WHAT TO WORK ON: Give back exactly the line that contains "Soumissions � ce document" and all the lines after it in the records below, to the very last, with no other output.

Page images and extracted text:
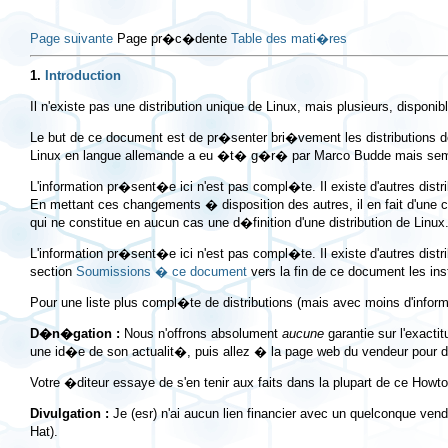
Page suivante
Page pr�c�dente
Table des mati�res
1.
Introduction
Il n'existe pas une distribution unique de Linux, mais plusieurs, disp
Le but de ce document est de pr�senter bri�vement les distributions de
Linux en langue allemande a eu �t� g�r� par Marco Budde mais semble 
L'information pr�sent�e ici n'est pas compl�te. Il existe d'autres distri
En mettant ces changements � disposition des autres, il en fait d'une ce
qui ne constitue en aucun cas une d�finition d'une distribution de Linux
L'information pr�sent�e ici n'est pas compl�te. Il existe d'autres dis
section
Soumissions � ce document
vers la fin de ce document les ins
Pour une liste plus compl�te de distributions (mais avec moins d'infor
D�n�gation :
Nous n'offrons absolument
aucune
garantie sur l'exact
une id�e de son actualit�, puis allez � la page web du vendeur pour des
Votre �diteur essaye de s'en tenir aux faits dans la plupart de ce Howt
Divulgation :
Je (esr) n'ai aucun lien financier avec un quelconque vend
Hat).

WRITTEN SOLUTION:
Soumissions � ce document
vers la fin de ce document les ins
Pour une liste plus compl�te de distributions (mais avec moins d'infor
D�n�gation :
Nous n'offrons absolument
aucune
garantie sur l'exact
une id�e de son actualit�, puis allez � la page web du vendeur pour des
Votre �diteur essaye de s'en tenir aux faits dans la plupart de ce Howt
Divulgation :
Je (esr) n'ai aucun lien financier avec un quelconque vend
Hat).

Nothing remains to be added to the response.